Modern slavery trend shows UK children are prime targets
The National Crime Agency (NCA) has revealed that the number of UK-born children exploited for sex-trafficking nearly doubled in 2013.
The NCA data shows 56 children from the UK were seen as potential abuse victims of sex-trafficking in 2013 - an increase of 155% on the previous year.
The agency also found the number of foreign children facing potential sex-trafficking abuse increased by 11%.
Most young victims of trafficking come from Vietnam, followed by the UK and then Albania.
According to Home Office Minister, Karen Bradley, the NCA is leading an enhanced and co-ordinated response to targeting trafficking gangs.
“We are increasing protection for victims, and we are strengthening legislation through a modern slavery bill. The figures are unlikely to show the full scale of modern slavery nor the human suffering behind each statistic.
"The bill will send the strongest possible message to criminals that if you are involved in this disgusting trade in human beings, you will be arrested, you will be prosecuted and you will be locked up," said the Minister.
Researchers at the National Referral Mechanism (NRM), where charities and trafficking victims are referred to, also found 1,746 people from 112 different countries were possible victims of trafficking in 2013 - up 47% on the previous year.

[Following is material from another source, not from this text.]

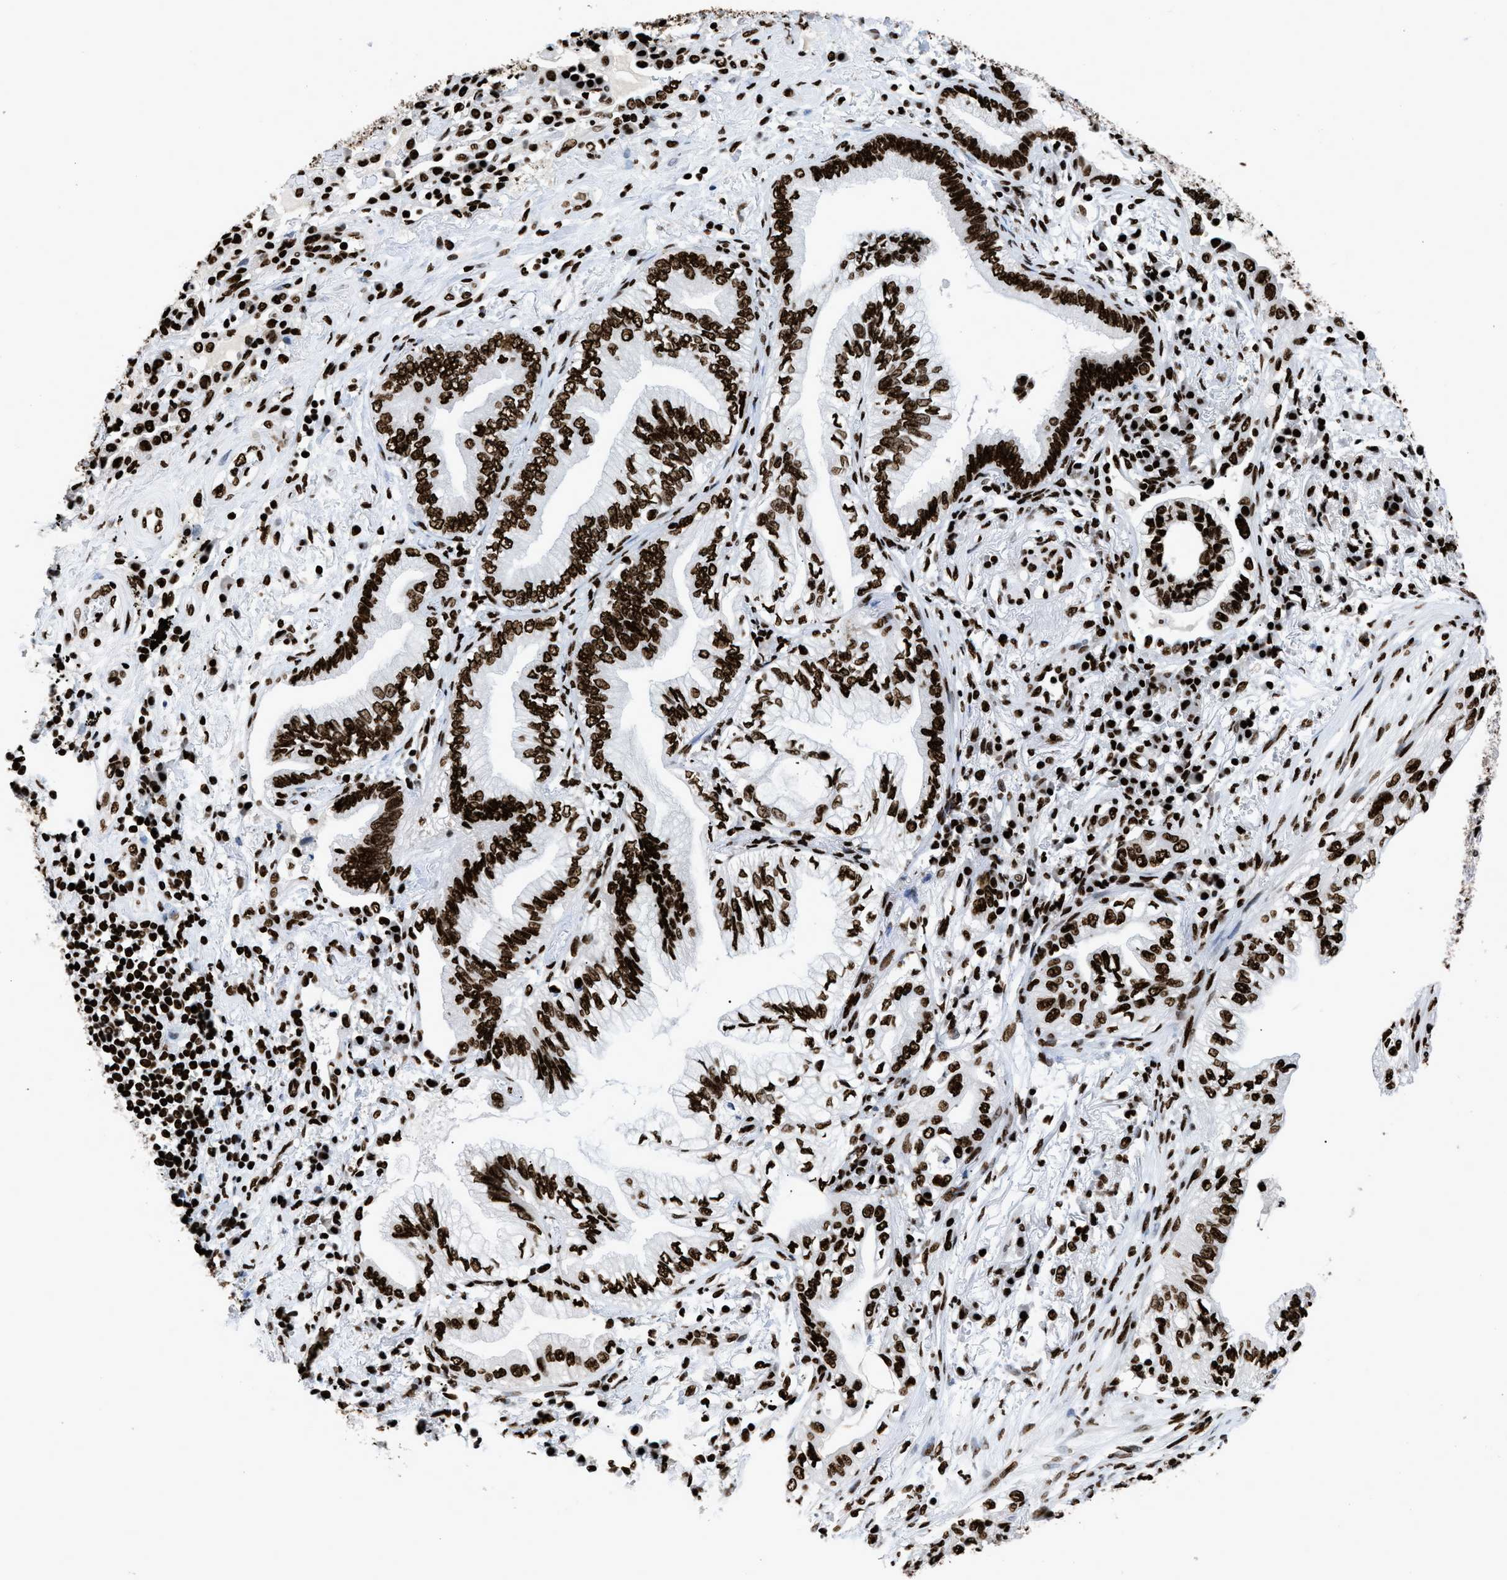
{"staining": {"intensity": "strong", "quantity": ">75%", "location": "nuclear"}, "tissue": "lung cancer", "cell_type": "Tumor cells", "image_type": "cancer", "snomed": [{"axis": "morphology", "description": "Normal tissue, NOS"}, {"axis": "morphology", "description": "Adenocarcinoma, NOS"}, {"axis": "topography", "description": "Bronchus"}, {"axis": "topography", "description": "Lung"}], "caption": "Strong nuclear staining is appreciated in about >75% of tumor cells in lung adenocarcinoma. Nuclei are stained in blue.", "gene": "HNRNPM", "patient": {"sex": "female", "age": 70}}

In total, the number of cases involving UK-born victims in 2013 rose 173% to 90; of those, 63 were children, an increase of 186% on 2012.

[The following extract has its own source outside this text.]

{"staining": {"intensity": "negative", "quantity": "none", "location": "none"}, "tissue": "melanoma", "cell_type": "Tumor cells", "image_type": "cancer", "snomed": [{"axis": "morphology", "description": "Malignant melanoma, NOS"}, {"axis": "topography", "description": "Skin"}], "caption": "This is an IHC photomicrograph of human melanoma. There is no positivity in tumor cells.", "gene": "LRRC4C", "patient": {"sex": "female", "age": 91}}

Liam Vernon, head of the NCA's UK human trafficking centre, added: "Increased awareness, both of human trafficking in its various forms and the obligation of first responders to use the National Referral Mechanism, is a likely contributor to the increased number of referrals in 2013.
"We know that this is a crime which affects some of society's most vulnerable people, and some victims will remain undetected. Equally, some of those referred to the NRM may not ultimately be classified as victims of human trafficking.
"The NCA is committed to relentlessly disrupting what is a criminal trade in human misery."
"Unicef UK is alarmed to see an increase in this worrying trend,” explained Anita Tiessen, the charity’s deputy executive director.
“Trafficked children - regardless of whether they're born in the UK or born elsewhere and trafficked into the UK - face violence, exploitation and abuse of the most unimaginable kind.
"The upcoming Modern Slavery Bill offers the UK a chance to develop world- leading anti-trafficking legislation, and Theresa May must seize this opportunity to protect trafficking's most vulnerable victims – children," she added.
Lynda Rose, UK Director of Voice For Justice, said: “Human trafficking is an appalling and degrading crime that creates misery for the victims, destroying their lives. But traffickers are difficult to catch, and the true scale of the problem remains unknown. I suspect.
“The figures released, though shocking, don't even scratch the surface. Whether it’s sexual exploitation, domestic or agricultural servitude, or straight crime, somewhere near you today there's a victim of trafficking. The new anti-slavery bill is to be welcomed as an attempt to deal with the traffickers and protect victims.”